The government is likely to offer funds to only those public sector banks (PSBs) this fiscal which were capitalised in 2016-17 as well, a senior government official told FE. As part of the Indradhanush scheme, the government infused capital into 13 PSBs, including State Bank of India (SBI), Indian Overseas Bank (IoB) and Punjab National Bank (PNB), in the previous financial year. The government has budgetted Rs 10,000 crore for capitalisation of the PSBs in 2017-18. The government also made it clear that it could provide more funds should there be any pressing need for it. However, in a carrot and stick policy, any capital infusion will be linked to adherence to strict conditions from now on.“There is no plan as of now to capitalise more banks in 2017-18 than what the government did last year. But, of course, the government remains sensitive to the capital needs of other PSBs as well,” the official said. PSBs have also been allowed to raise capital from markets through follow-on public offer or qualified institutional placement by diluting the government holding to 52% in a phased manner to boost their capital base.

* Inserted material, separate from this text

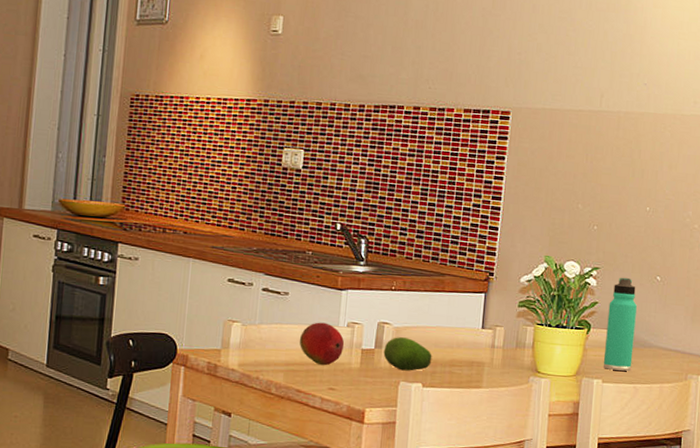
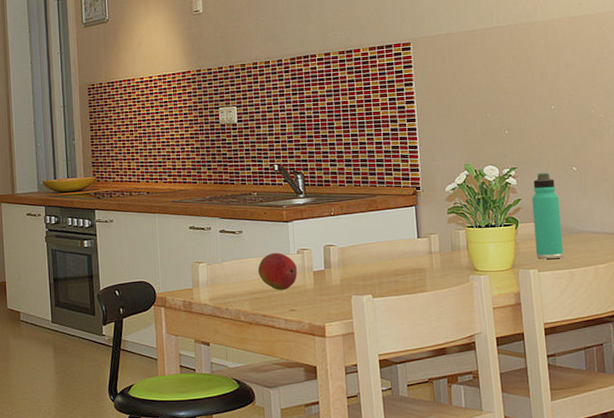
fruit: present [383,337,432,371] -> none [333,256,378,286]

Of Rs 25,000 crore allocated under the Indradhanush scheme for 2016-17, the government infused Rs 22,915 crore (the rest could be provided this fiscal over and above the amount budgetted for 2017-18). Last fiscal, SBI received Rs 7,575 crore from the government, followed by IoB (Rs 3,101 crore), PNB (Rs 2,816 crore), Bank of India (Rs 1,784 crore) and Central Bank of India (Rs 1,729 crore). In 2015-16, the government had provided Rs 25,000 crore to 19 PSBs. From this fiscal, austerity and effective resolution of stressed assets will top the list of conditions for PSBs seeking capital infusion. Austerity plans are mostly about tightening staff benefits, which include industry-standard wage hike and other perks and benefits such as leave travel concessions.
The department of financial services is learnt to have sent a letter to some PSBs, setting these stiff conditions for recapitalisation. Apart from efficient management of non-performing assets (NPAs), these conditions include sale of non-core assets and closing of loss-making branches. Quarterly performance goals could be set and these will be monitored regularly. However, if a bank marks a turnaround quickly, such benefits may be restored early as well. A tripartite MoU between the government, the PSB and its staff has to be signed for the bank to receive capital from the government. A time-bound plan, especially for NPA resolution, will be a must in that agreement, said the source.
The strict conditions come at a time when employees of some public sector banks, including loss-making IDBI Bank, are seeking pay revision. Analysts have termed the 2017-18 budgetary allocation for recapitalisation too low, considering that PSBs are struggling with massive bad loans. The total toxic assets with banks stood at Rs 7.11 lakh crore as of April, with most of them belonging to the PSBs, showed data by Capitaline.
In fact, the rise of stressed assets has raised PSBs’ provisioning requirement, making capital infusion by the government important. As part of its Indradhanush plan, the government is supposed to provide Rs 70,000 crore over a four-year period through 2018-19 (Rs 25,000 crore each for each of the first two years and Rs 10,000 crore for each of the next two years) for recapitalisation of the PSBs. While announcing the Indradhanush plan in August 2015, the government had estimated PSBs’ total capital requirement of about Rs 1,80,000 crore over a four-year period through 2018-19. It then proposed to provide Rs 70,000 crore of budgetary support of the total requirement; the rest, Rs 1,10,000 crore, was to be raised by the lenders from the market.